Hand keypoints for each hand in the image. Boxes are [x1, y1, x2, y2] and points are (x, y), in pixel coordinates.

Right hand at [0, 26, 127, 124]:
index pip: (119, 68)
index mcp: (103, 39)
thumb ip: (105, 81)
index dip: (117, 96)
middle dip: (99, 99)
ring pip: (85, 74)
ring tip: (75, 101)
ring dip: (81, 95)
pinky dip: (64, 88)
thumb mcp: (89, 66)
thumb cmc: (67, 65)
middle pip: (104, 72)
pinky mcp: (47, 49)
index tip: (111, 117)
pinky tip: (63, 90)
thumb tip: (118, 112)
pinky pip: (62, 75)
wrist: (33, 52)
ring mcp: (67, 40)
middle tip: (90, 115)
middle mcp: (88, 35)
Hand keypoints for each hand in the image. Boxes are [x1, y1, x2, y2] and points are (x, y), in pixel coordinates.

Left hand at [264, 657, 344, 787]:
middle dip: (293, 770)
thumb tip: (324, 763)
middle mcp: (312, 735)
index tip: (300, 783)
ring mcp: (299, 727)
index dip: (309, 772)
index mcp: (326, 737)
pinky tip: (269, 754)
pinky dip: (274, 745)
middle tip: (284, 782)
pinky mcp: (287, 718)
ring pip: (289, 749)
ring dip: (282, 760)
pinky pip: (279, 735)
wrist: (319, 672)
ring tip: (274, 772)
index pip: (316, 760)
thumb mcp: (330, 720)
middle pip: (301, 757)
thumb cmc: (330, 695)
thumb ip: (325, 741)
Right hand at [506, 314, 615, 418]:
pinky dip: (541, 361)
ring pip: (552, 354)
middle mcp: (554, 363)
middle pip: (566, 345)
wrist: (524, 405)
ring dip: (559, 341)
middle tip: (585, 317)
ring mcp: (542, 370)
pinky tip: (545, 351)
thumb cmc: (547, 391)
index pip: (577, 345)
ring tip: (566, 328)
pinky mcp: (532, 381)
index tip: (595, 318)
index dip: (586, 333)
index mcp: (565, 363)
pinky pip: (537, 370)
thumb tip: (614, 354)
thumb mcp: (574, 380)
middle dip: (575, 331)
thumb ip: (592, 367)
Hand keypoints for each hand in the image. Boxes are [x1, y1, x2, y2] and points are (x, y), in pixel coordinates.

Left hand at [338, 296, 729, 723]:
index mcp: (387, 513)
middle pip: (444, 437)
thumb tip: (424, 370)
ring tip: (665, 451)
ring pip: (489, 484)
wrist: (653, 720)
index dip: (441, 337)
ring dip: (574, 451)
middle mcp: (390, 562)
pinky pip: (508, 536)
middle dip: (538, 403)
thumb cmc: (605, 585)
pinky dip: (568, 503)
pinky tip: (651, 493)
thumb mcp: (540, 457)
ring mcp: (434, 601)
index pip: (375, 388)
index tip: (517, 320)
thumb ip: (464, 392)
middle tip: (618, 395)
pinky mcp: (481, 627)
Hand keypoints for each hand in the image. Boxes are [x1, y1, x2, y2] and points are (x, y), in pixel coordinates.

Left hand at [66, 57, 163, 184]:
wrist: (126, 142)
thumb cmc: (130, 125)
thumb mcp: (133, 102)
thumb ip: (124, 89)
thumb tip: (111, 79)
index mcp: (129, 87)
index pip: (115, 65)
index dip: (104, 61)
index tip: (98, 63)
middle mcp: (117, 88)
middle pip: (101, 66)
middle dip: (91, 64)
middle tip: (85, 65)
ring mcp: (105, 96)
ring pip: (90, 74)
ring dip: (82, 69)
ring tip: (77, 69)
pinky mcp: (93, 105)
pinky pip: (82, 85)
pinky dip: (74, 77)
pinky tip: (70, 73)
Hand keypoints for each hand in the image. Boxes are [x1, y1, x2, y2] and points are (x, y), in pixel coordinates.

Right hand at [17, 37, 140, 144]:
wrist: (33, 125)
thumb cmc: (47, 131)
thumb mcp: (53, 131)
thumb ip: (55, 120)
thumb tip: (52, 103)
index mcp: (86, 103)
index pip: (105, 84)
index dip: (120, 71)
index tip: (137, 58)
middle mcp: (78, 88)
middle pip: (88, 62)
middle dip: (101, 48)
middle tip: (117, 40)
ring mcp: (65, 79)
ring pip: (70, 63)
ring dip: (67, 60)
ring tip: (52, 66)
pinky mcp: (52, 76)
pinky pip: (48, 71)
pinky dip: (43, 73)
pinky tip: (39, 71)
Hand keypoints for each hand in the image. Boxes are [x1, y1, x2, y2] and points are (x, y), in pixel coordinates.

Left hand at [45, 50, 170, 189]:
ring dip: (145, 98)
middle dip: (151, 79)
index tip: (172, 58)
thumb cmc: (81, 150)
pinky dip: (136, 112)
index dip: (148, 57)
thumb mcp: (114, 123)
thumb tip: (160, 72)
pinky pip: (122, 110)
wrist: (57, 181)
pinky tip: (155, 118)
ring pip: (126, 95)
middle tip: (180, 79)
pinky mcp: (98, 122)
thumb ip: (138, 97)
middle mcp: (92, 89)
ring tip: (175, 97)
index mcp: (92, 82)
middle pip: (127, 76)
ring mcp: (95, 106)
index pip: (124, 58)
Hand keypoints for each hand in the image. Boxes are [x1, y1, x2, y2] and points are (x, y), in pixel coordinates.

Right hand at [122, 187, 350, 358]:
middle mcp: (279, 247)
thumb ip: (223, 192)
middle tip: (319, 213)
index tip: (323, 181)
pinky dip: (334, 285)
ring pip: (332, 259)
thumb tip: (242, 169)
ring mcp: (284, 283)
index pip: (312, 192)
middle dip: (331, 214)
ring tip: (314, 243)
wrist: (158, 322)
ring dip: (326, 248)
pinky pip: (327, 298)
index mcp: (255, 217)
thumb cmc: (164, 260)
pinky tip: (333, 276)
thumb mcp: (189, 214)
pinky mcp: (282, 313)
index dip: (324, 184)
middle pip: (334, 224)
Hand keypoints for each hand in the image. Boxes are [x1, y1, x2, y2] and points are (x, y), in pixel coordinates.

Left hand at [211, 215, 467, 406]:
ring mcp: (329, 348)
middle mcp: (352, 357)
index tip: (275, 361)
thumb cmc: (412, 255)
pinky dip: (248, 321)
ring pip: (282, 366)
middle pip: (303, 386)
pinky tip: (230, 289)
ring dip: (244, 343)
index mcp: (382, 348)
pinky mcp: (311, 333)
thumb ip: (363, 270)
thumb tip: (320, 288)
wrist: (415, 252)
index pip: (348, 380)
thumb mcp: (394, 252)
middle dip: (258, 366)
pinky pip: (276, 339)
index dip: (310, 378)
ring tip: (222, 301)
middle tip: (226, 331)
┄┄┄┄┄┄┄┄┄┄┄┄┄┄┄┄┄┄┄┄
• [WORK TASK]: Starting at the line above that holds "middle mcp: (117, 88)" and ending at the line that holds "index pip: (124, 58)", transcribe each line exactly and include no other lines.

• [RESULT FOR THIS EXERCISE]:
middle mcp: (117, 88)
middle pip: (101, 66)
middle dip: (91, 64)
middle tip: (85, 65)
ring mcp: (105, 96)
ring pip: (90, 74)
ring dip: (82, 69)
ring tip: (77, 69)
pinky mcp: (93, 105)
pinky pip: (82, 85)
pinky dip: (74, 77)
pinky tip: (70, 73)
Hand keypoints for each hand in the image. Boxes are [x1, y1, x2, y2] and points are (x, y), in pixel coordinates.

Right hand at [17, 37, 140, 144]:
wrist: (33, 125)
thumb cmc: (47, 131)
thumb mcp: (53, 131)
thumb ip: (55, 120)
thumb tip: (52, 103)
index mcp: (86, 103)
index pip: (105, 84)
index dip: (120, 71)
index tip: (137, 58)
middle mcp: (78, 88)
middle pip: (88, 62)
middle dip: (101, 48)
middle tip: (117, 40)
ring mcp: (65, 79)
ring pip: (70, 63)
ring dip: (67, 60)
ring tip: (52, 66)
pinky mcp: (52, 76)
pinky pip: (48, 71)
pinky dip: (43, 73)
pinky tip: (39, 71)
Hand keypoints for each hand in the image. Boxes are [x1, y1, x2, y2] and points are (x, y), in pixel coordinates.

Left hand at [45, 50, 170, 189]:
ring dip: (145, 98)
middle dip: (151, 79)
index tip: (172, 58)
thumb cmc: (81, 150)
pinky dip: (136, 112)
index dip: (148, 57)
thumb mcp: (114, 123)
thumb tip: (160, 72)
pinky pip: (122, 110)
wrist: (57, 181)
pinky tip: (155, 118)
ring pip: (126, 95)
middle tip: (180, 79)
pinky mcp: (98, 122)
thumb ip: (138, 97)
middle mcp: (92, 89)
ring tip: (175, 97)
index mcp: (92, 82)
middle pip: (127, 76)
ring mcp: (95, 106)
index pip: (124, 58)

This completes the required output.